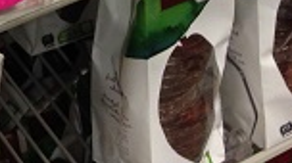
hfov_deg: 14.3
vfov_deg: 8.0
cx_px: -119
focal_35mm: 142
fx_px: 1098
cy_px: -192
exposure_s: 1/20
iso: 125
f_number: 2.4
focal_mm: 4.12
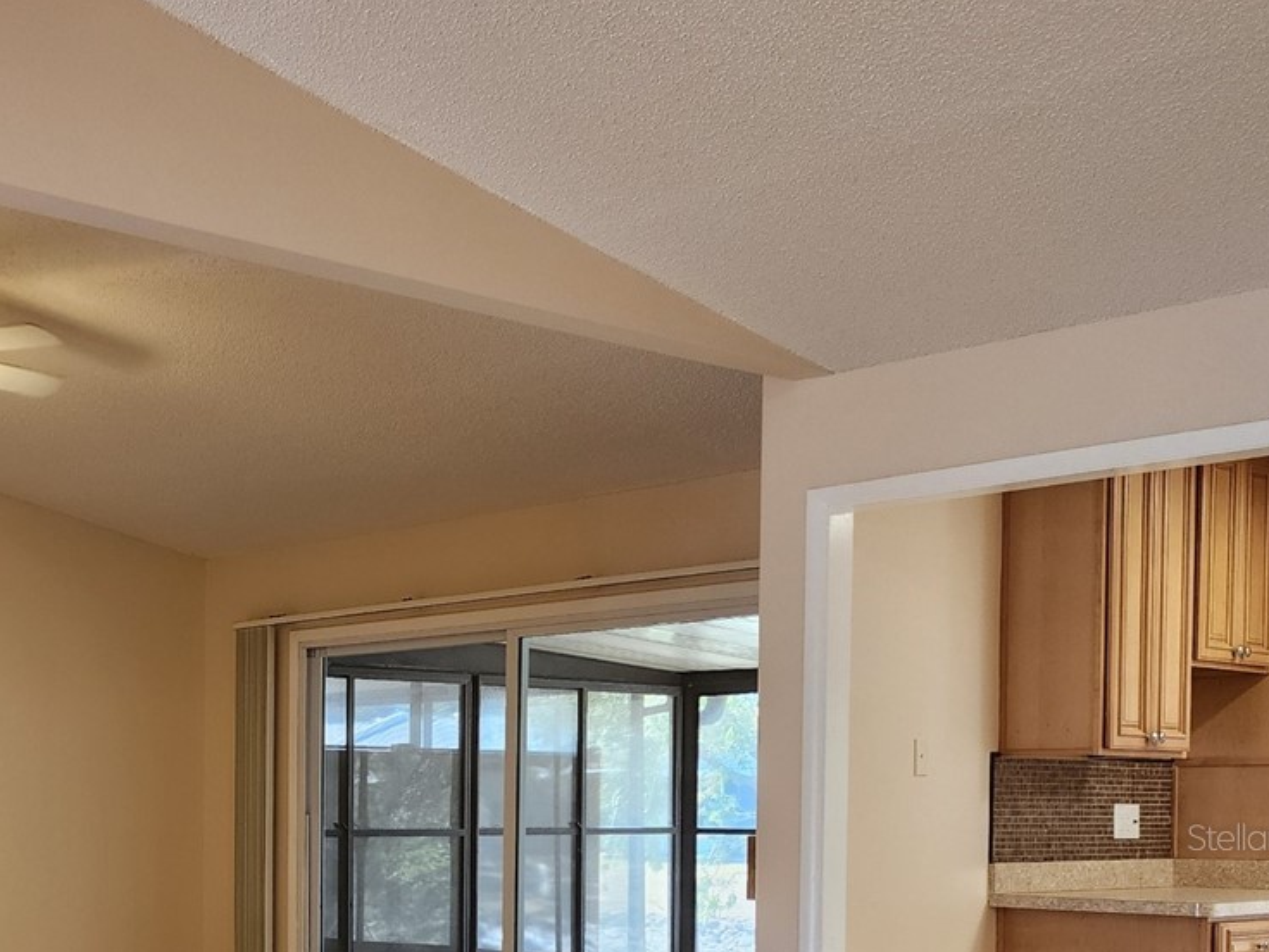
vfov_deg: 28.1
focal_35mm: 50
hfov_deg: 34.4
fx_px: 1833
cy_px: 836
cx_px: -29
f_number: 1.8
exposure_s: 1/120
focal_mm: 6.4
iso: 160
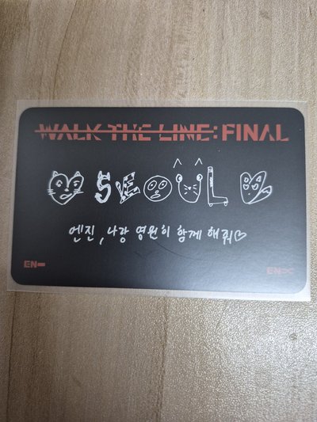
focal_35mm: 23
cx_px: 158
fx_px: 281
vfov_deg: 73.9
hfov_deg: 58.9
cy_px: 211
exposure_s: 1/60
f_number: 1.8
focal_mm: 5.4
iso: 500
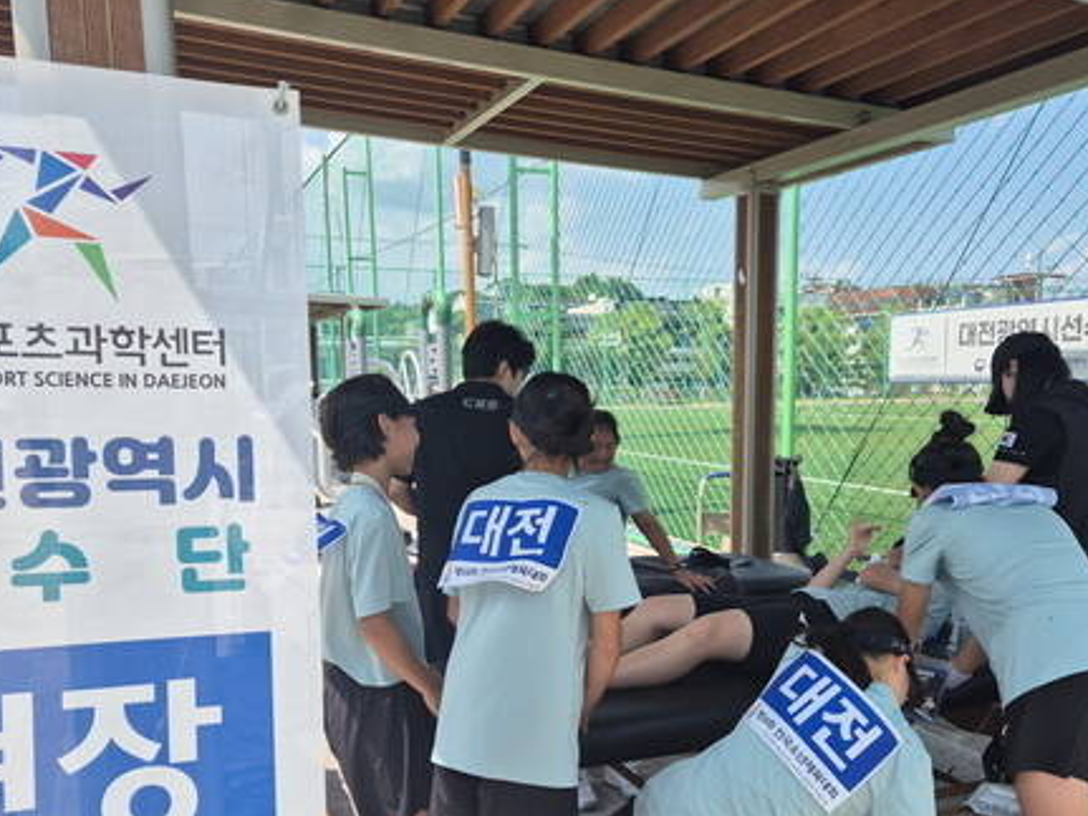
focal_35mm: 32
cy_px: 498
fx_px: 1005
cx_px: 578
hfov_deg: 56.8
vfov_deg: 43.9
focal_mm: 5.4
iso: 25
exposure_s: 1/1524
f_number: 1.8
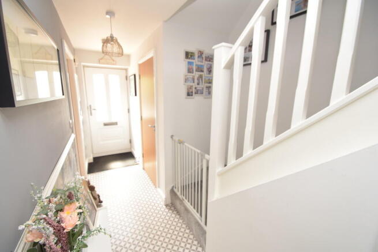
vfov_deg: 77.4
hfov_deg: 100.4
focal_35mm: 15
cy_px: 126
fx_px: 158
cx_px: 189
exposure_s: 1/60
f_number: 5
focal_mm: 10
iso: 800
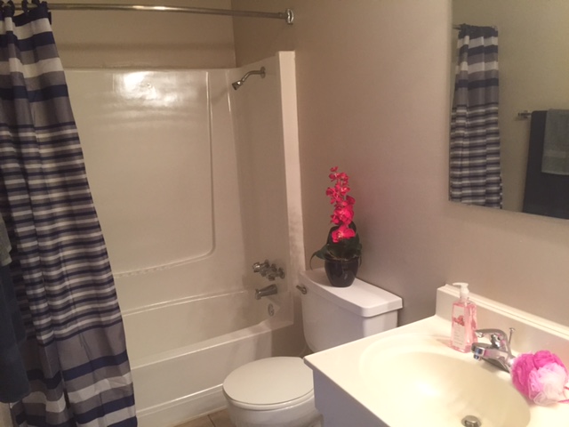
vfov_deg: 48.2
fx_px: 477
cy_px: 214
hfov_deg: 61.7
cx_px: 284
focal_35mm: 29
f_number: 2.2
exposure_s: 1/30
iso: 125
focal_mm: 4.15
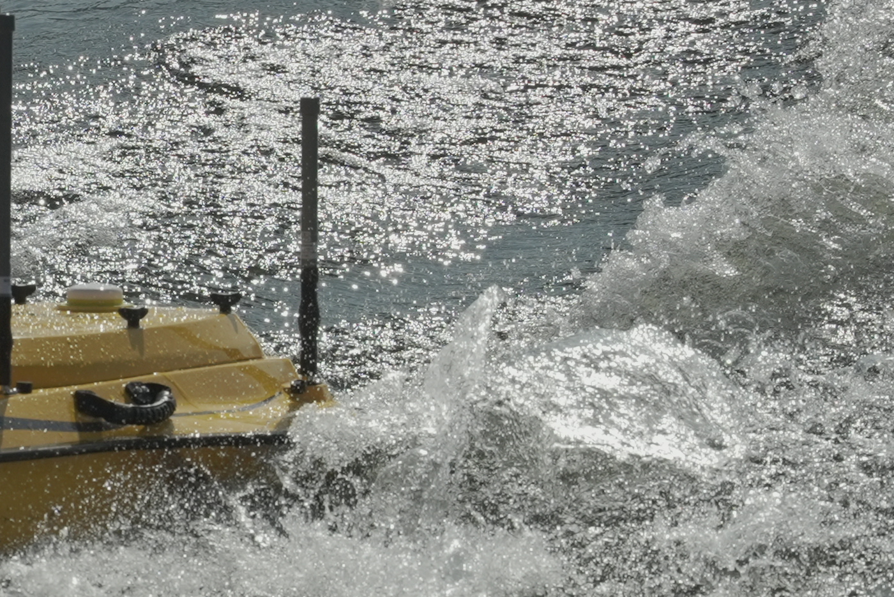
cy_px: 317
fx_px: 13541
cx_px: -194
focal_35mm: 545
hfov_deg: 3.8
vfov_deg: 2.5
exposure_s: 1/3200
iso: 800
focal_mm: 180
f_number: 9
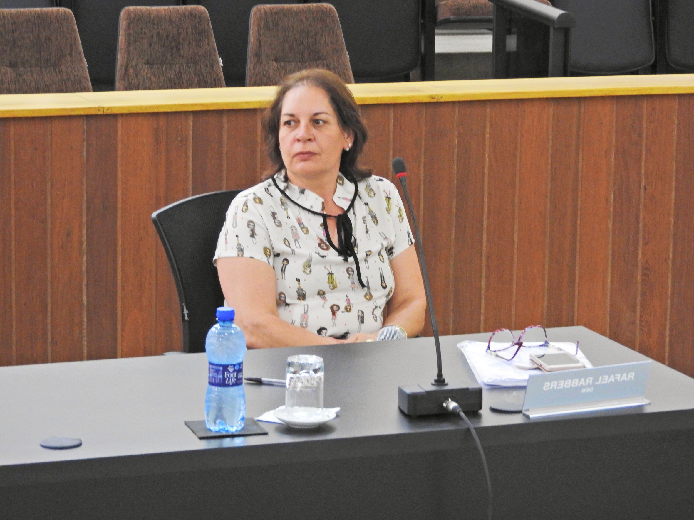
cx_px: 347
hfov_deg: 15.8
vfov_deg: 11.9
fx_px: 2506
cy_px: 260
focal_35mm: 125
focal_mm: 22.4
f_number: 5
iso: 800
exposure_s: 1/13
◇ ◇ ◇ ◇ ◇
§ INSTRUCTION
When you set down the records above, copy every line exactly and exclude the pictures.

§ OUTPUT OF THE TASK
hfov_deg: 14.3
vfov_deg: 8.0
cx_px: -119
focal_35mm: 142
fx_px: 1098
cy_px: -192
exposure_s: 1/20
iso: 125
f_number: 2.4
focal_mm: 4.12
vfov_deg: 28.1
focal_35mm: 50
hfov_deg: 34.4
fx_px: 1833
cy_px: 836
cx_px: -29
f_number: 1.8
exposure_s: 1/120
focal_mm: 6.4
iso: 160
focal_35mm: 23
cx_px: 158
fx_px: 281
vfov_deg: 73.9
hfov_deg: 58.9
cy_px: 211
exposure_s: 1/60
f_number: 1.8
focal_mm: 5.4
iso: 500
focal_35mm: 32
cy_px: 498
fx_px: 1005
cx_px: 578
hfov_deg: 56.8
vfov_deg: 43.9
focal_mm: 5.4
iso: 25
exposure_s: 1/1524
f_number: 1.8
vfov_deg: 77.4
hfov_deg: 100.4
focal_35mm: 15
cy_px: 126
fx_px: 158
cx_px: 189
exposure_s: 1/60
f_number: 5
focal_mm: 10
iso: 800
vfov_deg: 48.2
fx_px: 477
cy_px: 214
hfov_deg: 61.7
cx_px: 284
focal_35mm: 29
f_number: 2.2
exposure_s: 1/30
iso: 125
focal_mm: 4.15
cy_px: 317
fx_px: 13541
cx_px: -194
focal_35mm: 545
hfov_deg: 3.8
vfov_deg: 2.5
exposure_s: 1/3200
iso: 800
focal_mm: 180
f_number: 9
cx_px: 347
hfov_deg: 15.8
vfov_deg: 11.9
fx_px: 2506
cy_px: 260
focal_35mm: 125
focal_mm: 22.4
f_number: 5
iso: 800
exposure_s: 1/13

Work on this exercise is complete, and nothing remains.